ASSIGNMENT 1: Please rewrite the paragraph of the Kolibri grid system passage that begins "The total number of columns on the page constrains" as a short bulleted list that keeps its main facts.
ASSIGNMENT 2: In the Kolibri grid system passage, what does KGrid change automatically based on window size?

SELECTED PASSAGE:
Columns, gutters, and margins are defined the same as in Material Design:

The example below shows a small window with four columns. The page container on the left is one column wide and the page containers on the right are three columns wide:

Grid items are a concept specific to Kolibri's grid system, based loosely on the same concept from CSS grids. Grid items represent a group of content that should expand and contract together as sizes and contents change. Below, there is a single-column grid item on the far left. Inside each page container on the right, there is a single-column grid item on the left and a two-column grid item on the right:

For browser compatibility reasons our grid system is based on inline-block and not CSS grids, so the behavior is slightly different and vertical alignment can be somewhat trickier, sometimes requiring nesting grids.

Breakpoints

The total number of columns on the page constrains the maximum width of the grid items. To ensure reasonable behaviors at all screen sizes, our grid system defines different layouts for different screen sizes corresponding to the responsiveness breakpoints defined above . Each breakpoint range has default number of columns, gutter width, margin, and padding. These defaults can be changed if necessary.

  • Small windows have four columns with 16px gutters
  • Medium windows have eight columns with 16px gutters
  • Large windows have twelve columns with 24px gutters

Note that we also use Vuetify in Studio, and those breakpoints are slightly different.

Responsive grids

The KGrid and KGridItem components implement grid containers and items with responsiveness built in. KGrid automatically changes the total number of columns based on window size, and KGridItem allows specifying column spans and text alignment for each of the three window size ranges.

For example, a common pattern in Kolibri is to have a button right-aligned at the top of a page alongside the header on large windows, but on medium and small windows to move the button underneath the header and left-align it. To do this with the responsive grid:


      <KGrid>
        <KGridItem :layout12="{ span: 9 }">
          <h2>Lorem ipsum dolor sit amet, consectetur adipiscing elit</h2>
        </KGridItem>
        <KGridItem :layout12="{ span: 3, alignment: 'right' }">
          <KButton text="Button" primary />
        </KGridItem>
      </KGrid>
    

Each grid item is described by layout objects which can contain a column span and default text alignment. When no additional layout information is provided, the span defaults to the total number of columns (i.e. full-width), and alignment defaults to 'right'.

EXERCISE DATA:
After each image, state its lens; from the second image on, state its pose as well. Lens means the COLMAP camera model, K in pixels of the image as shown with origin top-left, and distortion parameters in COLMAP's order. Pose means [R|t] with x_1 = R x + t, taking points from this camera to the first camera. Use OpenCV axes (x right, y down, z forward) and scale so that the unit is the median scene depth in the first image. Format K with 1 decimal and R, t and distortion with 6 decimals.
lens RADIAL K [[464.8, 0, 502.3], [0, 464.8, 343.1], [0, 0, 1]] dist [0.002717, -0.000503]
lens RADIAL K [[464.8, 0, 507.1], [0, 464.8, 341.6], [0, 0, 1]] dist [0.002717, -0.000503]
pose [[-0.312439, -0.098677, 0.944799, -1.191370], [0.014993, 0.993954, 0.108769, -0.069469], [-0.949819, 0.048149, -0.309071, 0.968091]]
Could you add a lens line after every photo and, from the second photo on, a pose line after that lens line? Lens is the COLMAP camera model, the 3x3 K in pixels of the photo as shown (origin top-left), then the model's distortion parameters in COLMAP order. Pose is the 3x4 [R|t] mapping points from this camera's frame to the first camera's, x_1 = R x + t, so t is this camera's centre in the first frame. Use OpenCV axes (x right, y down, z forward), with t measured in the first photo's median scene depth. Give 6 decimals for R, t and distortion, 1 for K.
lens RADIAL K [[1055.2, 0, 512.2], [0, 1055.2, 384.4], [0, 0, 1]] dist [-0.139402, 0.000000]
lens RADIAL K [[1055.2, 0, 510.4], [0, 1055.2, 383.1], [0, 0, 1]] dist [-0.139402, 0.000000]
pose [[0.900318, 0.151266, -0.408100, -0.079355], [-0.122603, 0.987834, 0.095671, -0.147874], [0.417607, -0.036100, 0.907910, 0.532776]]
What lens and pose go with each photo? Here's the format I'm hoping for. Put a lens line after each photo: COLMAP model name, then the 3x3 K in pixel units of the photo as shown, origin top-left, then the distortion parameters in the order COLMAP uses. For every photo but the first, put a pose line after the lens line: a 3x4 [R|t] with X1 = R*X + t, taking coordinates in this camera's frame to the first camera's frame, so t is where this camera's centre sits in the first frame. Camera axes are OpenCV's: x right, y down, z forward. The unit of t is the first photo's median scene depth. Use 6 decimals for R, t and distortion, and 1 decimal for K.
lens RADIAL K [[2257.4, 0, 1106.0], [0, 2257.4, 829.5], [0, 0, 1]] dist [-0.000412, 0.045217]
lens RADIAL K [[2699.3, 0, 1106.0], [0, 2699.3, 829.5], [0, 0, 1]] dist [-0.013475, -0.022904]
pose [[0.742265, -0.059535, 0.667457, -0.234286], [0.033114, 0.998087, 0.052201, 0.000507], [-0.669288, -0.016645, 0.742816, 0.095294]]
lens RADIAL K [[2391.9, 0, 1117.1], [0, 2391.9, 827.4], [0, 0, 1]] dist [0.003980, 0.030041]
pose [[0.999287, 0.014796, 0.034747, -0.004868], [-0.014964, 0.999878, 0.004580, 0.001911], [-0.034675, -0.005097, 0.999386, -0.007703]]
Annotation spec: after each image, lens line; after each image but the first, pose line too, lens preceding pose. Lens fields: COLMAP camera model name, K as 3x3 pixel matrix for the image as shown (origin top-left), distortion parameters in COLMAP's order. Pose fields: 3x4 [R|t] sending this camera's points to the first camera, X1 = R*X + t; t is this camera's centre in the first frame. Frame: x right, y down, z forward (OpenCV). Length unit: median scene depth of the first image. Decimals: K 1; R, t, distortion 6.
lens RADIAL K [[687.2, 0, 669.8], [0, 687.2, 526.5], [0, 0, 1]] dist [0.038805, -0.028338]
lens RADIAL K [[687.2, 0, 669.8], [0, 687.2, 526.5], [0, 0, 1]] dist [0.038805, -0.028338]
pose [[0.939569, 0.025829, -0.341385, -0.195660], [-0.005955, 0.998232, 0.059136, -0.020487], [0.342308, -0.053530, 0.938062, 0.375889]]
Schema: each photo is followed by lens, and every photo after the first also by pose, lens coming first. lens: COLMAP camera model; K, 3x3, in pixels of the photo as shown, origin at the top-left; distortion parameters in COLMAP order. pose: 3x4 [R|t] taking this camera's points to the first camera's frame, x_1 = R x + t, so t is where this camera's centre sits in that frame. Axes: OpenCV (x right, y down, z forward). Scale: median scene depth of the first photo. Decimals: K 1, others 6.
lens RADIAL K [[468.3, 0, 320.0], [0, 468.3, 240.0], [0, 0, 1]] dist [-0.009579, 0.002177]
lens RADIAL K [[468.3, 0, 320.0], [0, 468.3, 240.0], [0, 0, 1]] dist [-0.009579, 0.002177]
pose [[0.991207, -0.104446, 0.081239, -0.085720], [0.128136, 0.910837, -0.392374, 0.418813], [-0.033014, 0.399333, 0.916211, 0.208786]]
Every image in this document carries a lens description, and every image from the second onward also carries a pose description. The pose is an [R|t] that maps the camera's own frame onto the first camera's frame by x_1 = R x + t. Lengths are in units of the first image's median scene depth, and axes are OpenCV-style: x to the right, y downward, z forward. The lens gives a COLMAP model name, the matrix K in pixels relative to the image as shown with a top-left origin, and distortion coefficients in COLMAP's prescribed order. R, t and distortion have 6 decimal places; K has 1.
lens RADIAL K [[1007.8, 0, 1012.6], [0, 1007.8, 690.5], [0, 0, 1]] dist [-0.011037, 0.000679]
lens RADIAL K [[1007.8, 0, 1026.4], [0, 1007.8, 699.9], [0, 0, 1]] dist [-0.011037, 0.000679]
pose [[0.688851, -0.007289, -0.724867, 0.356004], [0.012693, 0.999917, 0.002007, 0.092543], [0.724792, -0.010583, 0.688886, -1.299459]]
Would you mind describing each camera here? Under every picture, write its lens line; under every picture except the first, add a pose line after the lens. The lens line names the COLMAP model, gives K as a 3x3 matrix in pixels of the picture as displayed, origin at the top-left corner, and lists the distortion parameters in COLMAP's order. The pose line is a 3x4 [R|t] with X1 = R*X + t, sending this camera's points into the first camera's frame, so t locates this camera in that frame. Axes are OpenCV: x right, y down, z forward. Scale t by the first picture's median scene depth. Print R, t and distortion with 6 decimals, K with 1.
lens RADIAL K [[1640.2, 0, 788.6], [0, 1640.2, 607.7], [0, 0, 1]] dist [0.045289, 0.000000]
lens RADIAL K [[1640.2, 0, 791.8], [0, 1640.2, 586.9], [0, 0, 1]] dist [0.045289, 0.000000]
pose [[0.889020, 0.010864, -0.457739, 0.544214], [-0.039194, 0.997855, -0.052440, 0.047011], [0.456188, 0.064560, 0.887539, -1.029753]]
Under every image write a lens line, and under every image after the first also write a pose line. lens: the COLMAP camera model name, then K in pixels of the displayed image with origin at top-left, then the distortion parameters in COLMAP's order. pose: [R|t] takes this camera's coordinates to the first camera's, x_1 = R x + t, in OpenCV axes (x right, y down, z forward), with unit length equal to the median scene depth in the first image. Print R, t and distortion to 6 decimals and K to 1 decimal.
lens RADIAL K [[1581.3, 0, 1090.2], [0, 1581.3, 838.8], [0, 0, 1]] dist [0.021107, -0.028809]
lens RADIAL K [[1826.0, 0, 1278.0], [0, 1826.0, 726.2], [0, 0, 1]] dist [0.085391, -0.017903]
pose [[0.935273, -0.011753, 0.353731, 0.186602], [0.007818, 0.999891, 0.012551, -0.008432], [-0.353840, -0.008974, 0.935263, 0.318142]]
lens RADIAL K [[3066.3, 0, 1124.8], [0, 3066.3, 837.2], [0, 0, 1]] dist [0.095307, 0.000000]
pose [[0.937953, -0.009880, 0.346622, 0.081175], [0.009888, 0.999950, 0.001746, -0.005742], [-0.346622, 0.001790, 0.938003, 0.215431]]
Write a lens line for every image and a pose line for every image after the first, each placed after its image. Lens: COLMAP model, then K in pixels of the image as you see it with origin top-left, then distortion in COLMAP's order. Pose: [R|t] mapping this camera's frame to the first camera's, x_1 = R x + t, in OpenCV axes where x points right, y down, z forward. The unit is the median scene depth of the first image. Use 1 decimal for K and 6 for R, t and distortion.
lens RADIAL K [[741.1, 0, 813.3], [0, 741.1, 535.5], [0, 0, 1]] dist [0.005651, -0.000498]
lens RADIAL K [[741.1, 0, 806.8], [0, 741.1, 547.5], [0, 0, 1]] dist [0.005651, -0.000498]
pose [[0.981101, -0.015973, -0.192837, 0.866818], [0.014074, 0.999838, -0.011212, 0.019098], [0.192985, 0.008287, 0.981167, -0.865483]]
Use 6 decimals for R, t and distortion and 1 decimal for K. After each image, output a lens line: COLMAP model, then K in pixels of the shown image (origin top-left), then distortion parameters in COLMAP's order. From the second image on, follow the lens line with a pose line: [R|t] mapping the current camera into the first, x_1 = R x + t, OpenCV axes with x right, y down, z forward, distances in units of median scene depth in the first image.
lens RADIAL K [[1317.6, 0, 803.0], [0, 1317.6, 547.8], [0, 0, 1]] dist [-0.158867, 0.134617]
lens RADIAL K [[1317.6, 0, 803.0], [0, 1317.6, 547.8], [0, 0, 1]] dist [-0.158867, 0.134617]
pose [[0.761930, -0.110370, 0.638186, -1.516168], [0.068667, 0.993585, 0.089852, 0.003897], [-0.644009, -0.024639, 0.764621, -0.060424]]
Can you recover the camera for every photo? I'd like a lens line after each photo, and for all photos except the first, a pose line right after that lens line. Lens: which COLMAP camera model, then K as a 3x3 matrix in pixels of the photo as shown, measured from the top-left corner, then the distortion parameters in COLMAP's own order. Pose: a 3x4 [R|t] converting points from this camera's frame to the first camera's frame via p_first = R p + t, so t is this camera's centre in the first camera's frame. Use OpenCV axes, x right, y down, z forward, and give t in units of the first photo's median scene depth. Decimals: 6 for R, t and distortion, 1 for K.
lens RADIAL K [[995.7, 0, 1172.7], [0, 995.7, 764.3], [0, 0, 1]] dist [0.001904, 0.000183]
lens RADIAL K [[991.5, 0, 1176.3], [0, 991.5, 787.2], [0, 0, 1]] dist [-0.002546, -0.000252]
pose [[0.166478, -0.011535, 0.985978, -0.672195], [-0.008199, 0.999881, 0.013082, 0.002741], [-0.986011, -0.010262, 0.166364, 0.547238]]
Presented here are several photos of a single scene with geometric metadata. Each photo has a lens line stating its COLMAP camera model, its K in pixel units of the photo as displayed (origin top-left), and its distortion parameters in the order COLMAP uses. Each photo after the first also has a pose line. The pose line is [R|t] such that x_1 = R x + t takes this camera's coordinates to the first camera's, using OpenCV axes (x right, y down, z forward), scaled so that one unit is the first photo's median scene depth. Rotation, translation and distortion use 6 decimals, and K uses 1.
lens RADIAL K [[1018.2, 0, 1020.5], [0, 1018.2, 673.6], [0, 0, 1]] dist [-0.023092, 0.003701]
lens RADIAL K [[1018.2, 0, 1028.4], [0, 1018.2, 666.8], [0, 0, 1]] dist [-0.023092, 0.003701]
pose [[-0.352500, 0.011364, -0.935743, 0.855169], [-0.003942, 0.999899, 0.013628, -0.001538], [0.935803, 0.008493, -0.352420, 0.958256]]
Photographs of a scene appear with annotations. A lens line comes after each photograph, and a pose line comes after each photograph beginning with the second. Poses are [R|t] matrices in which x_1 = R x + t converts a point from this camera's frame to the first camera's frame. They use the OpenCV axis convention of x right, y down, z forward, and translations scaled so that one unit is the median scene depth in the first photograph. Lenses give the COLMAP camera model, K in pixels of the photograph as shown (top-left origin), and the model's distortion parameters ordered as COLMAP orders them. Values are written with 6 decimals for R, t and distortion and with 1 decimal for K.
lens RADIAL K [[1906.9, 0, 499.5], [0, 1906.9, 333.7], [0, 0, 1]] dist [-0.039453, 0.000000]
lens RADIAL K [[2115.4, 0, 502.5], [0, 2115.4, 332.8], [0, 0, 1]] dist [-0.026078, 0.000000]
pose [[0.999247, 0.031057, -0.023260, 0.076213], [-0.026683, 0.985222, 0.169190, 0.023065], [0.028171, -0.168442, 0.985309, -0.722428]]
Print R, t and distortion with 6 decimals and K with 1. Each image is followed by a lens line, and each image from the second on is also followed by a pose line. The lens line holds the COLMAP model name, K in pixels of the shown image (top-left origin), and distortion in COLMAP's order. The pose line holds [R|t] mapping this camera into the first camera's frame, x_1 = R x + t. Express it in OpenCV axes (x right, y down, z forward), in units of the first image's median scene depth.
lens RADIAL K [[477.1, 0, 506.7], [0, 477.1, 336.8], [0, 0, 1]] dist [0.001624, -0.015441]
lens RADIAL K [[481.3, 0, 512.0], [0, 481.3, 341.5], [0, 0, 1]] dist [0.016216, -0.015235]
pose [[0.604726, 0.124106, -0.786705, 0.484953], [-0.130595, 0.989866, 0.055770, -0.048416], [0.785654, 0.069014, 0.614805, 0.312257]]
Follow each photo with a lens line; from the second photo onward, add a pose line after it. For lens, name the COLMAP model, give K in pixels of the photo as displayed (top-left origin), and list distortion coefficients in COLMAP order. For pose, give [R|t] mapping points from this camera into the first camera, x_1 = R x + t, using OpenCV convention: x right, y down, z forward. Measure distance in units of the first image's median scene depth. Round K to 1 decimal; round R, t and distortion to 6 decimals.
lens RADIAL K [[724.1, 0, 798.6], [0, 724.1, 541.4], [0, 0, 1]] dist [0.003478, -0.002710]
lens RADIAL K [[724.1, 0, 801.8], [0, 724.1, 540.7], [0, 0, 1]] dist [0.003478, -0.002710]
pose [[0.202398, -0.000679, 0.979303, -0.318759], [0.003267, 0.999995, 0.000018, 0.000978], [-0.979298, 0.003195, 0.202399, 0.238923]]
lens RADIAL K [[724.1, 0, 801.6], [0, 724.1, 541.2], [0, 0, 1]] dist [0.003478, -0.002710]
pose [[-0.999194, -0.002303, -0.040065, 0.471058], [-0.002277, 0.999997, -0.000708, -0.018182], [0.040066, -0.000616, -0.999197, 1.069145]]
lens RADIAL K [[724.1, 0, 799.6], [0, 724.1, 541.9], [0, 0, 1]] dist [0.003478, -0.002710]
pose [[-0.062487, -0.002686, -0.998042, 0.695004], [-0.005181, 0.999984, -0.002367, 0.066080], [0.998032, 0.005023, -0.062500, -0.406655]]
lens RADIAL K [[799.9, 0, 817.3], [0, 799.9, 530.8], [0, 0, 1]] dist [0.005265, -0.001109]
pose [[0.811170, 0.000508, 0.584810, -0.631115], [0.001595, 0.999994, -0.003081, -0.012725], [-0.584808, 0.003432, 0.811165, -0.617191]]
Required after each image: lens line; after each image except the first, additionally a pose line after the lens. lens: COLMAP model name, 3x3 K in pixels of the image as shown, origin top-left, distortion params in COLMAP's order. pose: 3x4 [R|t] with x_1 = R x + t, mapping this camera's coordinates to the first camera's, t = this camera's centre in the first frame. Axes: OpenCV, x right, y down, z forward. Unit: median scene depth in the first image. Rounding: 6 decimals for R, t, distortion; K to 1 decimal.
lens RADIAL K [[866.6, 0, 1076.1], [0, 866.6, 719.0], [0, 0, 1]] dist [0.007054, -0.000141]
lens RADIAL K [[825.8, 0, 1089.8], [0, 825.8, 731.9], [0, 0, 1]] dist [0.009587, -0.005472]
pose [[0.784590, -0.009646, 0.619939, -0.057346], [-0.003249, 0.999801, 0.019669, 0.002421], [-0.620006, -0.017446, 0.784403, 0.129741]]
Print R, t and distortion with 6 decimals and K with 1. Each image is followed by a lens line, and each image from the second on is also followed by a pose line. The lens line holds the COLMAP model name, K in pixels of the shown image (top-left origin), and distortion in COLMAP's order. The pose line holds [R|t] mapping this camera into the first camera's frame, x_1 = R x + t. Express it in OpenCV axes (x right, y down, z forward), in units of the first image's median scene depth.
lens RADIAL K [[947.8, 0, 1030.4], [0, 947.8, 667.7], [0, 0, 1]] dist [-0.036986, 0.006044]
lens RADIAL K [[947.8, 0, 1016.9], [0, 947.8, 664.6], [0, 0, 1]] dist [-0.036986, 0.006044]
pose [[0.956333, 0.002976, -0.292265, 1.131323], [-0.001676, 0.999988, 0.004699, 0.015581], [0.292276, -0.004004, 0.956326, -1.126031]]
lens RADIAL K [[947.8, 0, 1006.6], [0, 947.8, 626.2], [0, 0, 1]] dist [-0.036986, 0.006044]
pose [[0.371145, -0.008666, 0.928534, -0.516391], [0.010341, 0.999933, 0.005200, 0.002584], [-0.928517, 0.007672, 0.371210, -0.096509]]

WRITTEN ANSWER 1:
- The page's total column count limits how wide grid items can be.
- The grid system defines different layouts for different screen sizes, matching the responsiveness breakpoints.
- Each breakpoint range has a default number of columns, gutter width, margin, and padding.
- These defaults can be changed if necessary.

WRITTEN ANSWER 2: The total number of columns.